Friday, November 22, 2013

Woman



'bokra ahlaa'


They tell you to remember the memories you made with someone, because that's the one sustainable thing you will have once that person has left your life. I never had to worry about that; though I have managed to make memories whenever I had the chance, and wherever I went, I never had to worry about people passing me by, because I was usually the one pushing them aside and leaving them behind. It's not easy for me to open up, I bottle my feelings somewhere I can't have access to and I pretend they're not even there, and that's been my defence mechanism ever since I was fourteen years old... You'd think time could manage a wounded rhyme? Well I'm still waiting. 

I lost someone recently; someone very dear to my heart, a woman that left an impact on me I wasn't even aware of its depth until she passed away. I'm a carefully closed person; and I say that for a reason, I've already stated that it's difficult for me to talk about my feelings and so when the news had came like it was expected to come, I found myself accepting it without even a second shrug and I even managed to produce a lie: I've already made my peace with it a long time ago. The days that followed were somewhat of a blur, between the sudden moments of it hitting me, to the moments of complete and utter disbandment; how is this even fair? to the moments of me denying it even happened.

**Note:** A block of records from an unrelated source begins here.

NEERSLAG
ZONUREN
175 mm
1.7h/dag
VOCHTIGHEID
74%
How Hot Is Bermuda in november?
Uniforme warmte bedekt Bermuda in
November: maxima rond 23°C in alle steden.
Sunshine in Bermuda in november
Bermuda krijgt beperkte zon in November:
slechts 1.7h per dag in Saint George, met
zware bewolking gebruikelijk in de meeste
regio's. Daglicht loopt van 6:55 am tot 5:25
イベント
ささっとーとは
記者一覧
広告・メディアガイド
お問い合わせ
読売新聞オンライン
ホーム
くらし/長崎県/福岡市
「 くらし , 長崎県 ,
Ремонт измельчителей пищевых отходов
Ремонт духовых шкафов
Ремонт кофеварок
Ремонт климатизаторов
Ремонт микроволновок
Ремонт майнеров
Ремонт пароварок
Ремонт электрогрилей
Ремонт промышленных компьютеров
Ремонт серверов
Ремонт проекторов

What I remember most is me not giving myself time to indulge in anything, I sought distractions wherever I found any, it was almost like my defence mechanism was just lurking in the corner, and as soon as I've heard, my disguise was made-up and prepared... You'd think time would wear that ole thing down? Well I'm still waiting. 

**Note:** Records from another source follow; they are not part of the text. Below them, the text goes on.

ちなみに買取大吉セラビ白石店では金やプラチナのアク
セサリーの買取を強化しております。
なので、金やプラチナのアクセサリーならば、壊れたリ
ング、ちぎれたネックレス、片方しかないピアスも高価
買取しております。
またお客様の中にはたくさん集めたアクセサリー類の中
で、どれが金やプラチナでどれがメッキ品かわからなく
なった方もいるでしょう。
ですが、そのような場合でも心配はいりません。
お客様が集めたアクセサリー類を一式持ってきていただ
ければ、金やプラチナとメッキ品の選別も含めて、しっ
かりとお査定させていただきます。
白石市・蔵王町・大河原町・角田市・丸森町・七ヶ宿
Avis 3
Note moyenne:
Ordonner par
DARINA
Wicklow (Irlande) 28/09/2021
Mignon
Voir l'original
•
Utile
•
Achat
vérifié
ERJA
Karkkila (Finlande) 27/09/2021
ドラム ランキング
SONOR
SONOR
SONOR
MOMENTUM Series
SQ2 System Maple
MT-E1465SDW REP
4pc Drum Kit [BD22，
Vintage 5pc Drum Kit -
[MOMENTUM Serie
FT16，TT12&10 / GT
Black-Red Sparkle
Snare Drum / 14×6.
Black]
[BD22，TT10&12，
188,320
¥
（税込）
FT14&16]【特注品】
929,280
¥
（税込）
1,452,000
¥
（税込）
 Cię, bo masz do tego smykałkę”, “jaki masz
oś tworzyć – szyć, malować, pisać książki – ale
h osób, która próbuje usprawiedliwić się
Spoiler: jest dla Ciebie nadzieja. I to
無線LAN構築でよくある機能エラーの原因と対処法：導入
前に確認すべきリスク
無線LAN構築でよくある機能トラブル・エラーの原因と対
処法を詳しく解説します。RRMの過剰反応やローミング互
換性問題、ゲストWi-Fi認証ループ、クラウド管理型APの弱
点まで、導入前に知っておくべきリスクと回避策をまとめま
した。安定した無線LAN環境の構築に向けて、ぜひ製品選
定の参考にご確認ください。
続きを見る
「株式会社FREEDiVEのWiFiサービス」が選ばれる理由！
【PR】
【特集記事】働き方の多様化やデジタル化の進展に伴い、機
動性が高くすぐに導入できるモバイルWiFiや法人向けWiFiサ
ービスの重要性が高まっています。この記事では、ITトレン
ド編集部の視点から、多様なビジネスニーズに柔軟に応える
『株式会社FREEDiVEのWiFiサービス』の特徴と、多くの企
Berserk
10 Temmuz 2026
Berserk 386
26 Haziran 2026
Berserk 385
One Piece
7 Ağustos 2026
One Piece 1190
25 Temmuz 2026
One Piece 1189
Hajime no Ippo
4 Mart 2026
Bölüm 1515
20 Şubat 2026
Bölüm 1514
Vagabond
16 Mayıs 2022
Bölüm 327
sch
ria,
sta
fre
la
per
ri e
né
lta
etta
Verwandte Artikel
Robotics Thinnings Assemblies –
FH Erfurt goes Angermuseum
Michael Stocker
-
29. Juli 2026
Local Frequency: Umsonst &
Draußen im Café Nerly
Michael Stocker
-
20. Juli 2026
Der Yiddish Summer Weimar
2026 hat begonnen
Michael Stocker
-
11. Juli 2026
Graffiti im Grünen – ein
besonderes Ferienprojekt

A pure heart and a warm spirit; a spirit that truly shines on everyone, a heart that has an ability to love beyond any and everything, There's not a day that passes that I don't miss her; perhaps today more than ever, because I've finally decided to write and indulge further. I have no bad memories with her, and I can't help but think that this was the gift she left me with; and not just me but everyone. A woman that never gave up on love or the good that life has to offer even though she suffered half of hers. A woman that remembered all the birthdays and made sure to make you certain of how much love is surrounding you. A woman that always said that no matter what tomorrow always brings whats best. A woman that   held such strength that I don't think I'll ever know the real amount of. A woman that always encouraged and listened to me even when I had nothing to say. A woman that took a piece of everyone and kept it safe and covered. A woman that no words would ever be enough to hold her weight or the impact she made. A woman that loved and was loved by everyone. A woman that was all and every woman. A woman I want to see myself resembling. A woman that taught me to be an open book isn't a thing to be scared of because of fear of being misunderstood. A woman that lived half her life carrying an illness that failed to slow her down. A woman that lived her life loving people and showing them what warmth and love is truly like. 

A mother and an aunt; but preferred to be a friend above all that. I don't know how I'll come to cope or deal with any of that; since I feel like a huge part is missing, how was she able to fill such a huge gap? I can only remember what she was like, the only woman that made me think twice about the way I chose to live my life, and contemplate a way to bring my truest self out. If love alone could've saved her then she would have never died. But since everything is a test or a testament of some kind; though I know this once, the answers would be hard to find... I'll wait and I'll be waiting every time.